Keesokan harinya, Dion tengah menikmati makan siangnya bersama Miko. Sedang asik menyuap makanan, tiba-tiba ponsel Miko berdering di atas meja. Matanya pun melirik dan mendapati nama Maura yang terpajang pada layar ponselnya. Karena tidak ingin mengganggu selera makan Dion, dia pun menjauh dari meja makan dan menerima panggilan itu.
Lama berbincang dengan Maura dari balik telepon, akhirnya Miko kembali ke meja makan setelah sambungan telepon mereka terputus. Dia pun melanjutkan makannya yang tadi sempat tertunda. Tapi, kali ini raut wajahnya terlihat berbeda dari sebelumnya hingga membuat Dion mengernyitkan keningnya.

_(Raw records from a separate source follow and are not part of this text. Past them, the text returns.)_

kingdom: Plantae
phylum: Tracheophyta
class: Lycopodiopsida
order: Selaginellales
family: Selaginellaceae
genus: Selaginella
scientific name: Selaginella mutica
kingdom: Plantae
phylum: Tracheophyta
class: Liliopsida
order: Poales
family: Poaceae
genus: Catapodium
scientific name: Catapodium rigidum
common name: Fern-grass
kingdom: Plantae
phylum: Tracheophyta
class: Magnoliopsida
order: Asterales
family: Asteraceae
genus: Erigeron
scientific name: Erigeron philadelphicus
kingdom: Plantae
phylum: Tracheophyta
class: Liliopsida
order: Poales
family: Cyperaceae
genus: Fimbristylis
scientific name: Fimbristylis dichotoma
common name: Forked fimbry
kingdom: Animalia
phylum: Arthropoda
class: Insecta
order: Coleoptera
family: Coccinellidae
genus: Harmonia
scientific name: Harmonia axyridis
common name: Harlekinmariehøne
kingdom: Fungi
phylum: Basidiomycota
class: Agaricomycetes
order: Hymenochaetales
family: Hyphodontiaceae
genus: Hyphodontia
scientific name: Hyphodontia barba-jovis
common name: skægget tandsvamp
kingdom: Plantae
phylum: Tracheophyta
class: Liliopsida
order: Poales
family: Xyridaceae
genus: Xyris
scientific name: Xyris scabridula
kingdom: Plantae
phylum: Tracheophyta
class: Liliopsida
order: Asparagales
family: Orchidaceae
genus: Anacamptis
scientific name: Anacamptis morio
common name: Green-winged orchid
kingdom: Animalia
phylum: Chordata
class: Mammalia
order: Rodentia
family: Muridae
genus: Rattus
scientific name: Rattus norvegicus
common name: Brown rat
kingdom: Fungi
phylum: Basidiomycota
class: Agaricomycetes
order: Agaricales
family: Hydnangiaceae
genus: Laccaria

"Apa yang terjadi, siapa yang menelepon?" tanya Dion penasaran.
"Jika aku bilang telepon itu dari Kak Maura bagaimana, apa peduli Kakak padanya?" ketus Miko sambil meninggikan suaranya hingga membuat Dion tersentak kaget.
"Apa yang dia katakan?" tanya Dion lagi.
"Apa itu penting untuk Kakak, bahkan jika dia mati sekalipun apa urusannya dengan Kakak?" ketus Miko yang membuat ubun-ubun Dion menggelegak.
"Bruuuuk...,"
Seketika, sebuah pukulan keras pun melayang bebas ke wajah Miko hingga membuat tubuhnya terpelanting dari kursi.
"Bajingan, beraninya kau berkata seperti itu tentangnya!" bentak Dion sambil memutar kerah kemeja Miko hingga nyaris saja mencekik leher pria malang itu.
"Kenapa harus marah, bukankah dia tidak penting bagimu?" tambah Miko yang membuat Dion semakin naik pitam.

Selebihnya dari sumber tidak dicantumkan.